« Ça m’agresse ». « Tout m’agresse ». On l’entend souvent. C’est un des symptômes de notre temps. Il peut renvoyer en creux à un certain fantasme obsessionnel de n’être plus agressé par rien. On rêve d’environnements dégagés, lisses et propres. Ce serait comme vivre dans une boutique Apple ou, mieux encore, dans le dernier software d’Apple. Her, le film de Spike Jonze sorti en 2013, réalise ce fantasme.
Ce monde soft est un e-réel aérien, délivré de la pesanteur, de la résistance des corps. Le recours à la troisième personne dans le titre dit la mise à distance : elle n’est pas là, Her. Du moins ne s’adresse-t-on pas à elle directement. Elle, Her, est une femme artificielle, une voix sans corps, avec laquelle le personnage principal, Theodore Twombly, entame une relation amoureuse.
Cet amour convient parfaitement au protagoniste qui, pour éviter le malaise que suscitent les corps quand ils s’approchent, les regarde de haut : depuis une montagne, depuis la baie vitrée de son appartement qui surplombe la ville ou depuis le cloud, d’où il observe les autres à travers des photos, des vidéos, des documents numérisés.
Quand Alfredo Zenoni relit le cas de l’Homme aux rats, à la suite de la présentation qu’en a faite Freud et des lectures qu’en a données Lacan, il note ceci : « Finalement, il s’avère que sur les deux versants ce sont toujours les mêmes deux fils, celui de la pulsion et celui de la défense, celui de la jouissance et celui du signifiant, qui s’entrecroisent. Les “phénomènes de la pensée”, que Freud décrira dans le détail, et la motion pulsionnelle sont étroitement mêlés. La jouissance et la mortification de la jouissance coexistent, se confrontent, s’interpénètrent1 ». Chez Theodore Twombly, la mise à distance des corps par le surplomb, les vitres, les écrans, et surtout par cette relation avec une voix artificielle détachée de tout corps, est une manière de mortifier la jouissance tout en jouissant de cette mortification.
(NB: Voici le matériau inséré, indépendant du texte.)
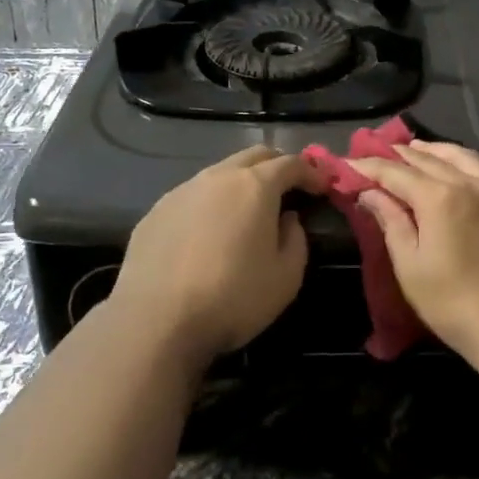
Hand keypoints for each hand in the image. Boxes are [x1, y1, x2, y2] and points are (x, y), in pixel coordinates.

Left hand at [107, 146, 323, 367]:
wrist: (155, 322)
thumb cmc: (233, 298)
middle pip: (254, 156)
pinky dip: (210, 204)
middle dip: (277, 166)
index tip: (323, 187)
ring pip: (219, 173)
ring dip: (240, 184)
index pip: (291, 163)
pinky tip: (208, 233)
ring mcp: (181, 192)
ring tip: (247, 212)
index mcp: (254, 187)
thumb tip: (287, 219)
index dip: (311, 172)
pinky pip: (192, 197)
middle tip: (290, 189)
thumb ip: (296, 239)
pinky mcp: (155, 212)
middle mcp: (217, 178)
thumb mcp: (286, 277)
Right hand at [348, 141, 478, 366]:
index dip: (370, 166)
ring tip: (422, 151)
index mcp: (438, 197)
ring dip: (439, 151)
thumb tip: (370, 192)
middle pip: (430, 159)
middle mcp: (471, 182)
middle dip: (402, 155)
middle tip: (382, 153)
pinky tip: (476, 168)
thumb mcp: (410, 265)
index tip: (350, 163)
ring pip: (467, 157)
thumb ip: (390, 222)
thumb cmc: (451, 302)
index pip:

Mais soudain, la voix dont il s’est épris cesse de répondre : elle le laisse seul face à un Che vuoi ? vertigineux. Cette brisure, toute douloureuse qu’elle soit, semble ouvrir une brèche au désir. La fin de Her suggère que Theodore emprunte une nouvelle voie. Sur le toit, au grand air, sans filtre adoucissant, il remarque enfin le regard d’une femme, comme si, d’avoir poussé si loin son fantasme lui avait permis de le desserrer.
Au début du film, Theodore préférait produire des discours pour les autres plutôt que de parler en son nom. Le logiciel lui renvoyait : « Je perçois une hésitation dans votre voix, vous êtes d’accord avec ça ? », comme pour lui faire entendre sa propre voix. À la fin du film, Theodore risque un « je » qui est tout à la fois celui de l’énoncé et de l’énonciation, et on entend ce « je » se dire en voix off : le personnage ne semble plus tétanisé par ce qui se joue là de subjectif et de pulsionnel.
L’Autre auquel l’être parlant a affaire dans la jouissance, c’est son corps, qui en fait trop ou trop peu. Face à cet Autre inquiétant, encombrant, il arrive que le sujet dresse des murailles. Il s’enferme alors parfois aujourd’hui dans des murs qui peuvent être des bulles numériques, vitrées et séduisantes. Her nous parle de ces murailles et des voies qui s’ouvrent malgré tout au désir.
Baptiste Jacomino
[1] Zenoni A., « Le plus-de-jouir dans la névrose obsessionnelle », La Cause freudienne, n°70, décembre 2008, p. 151.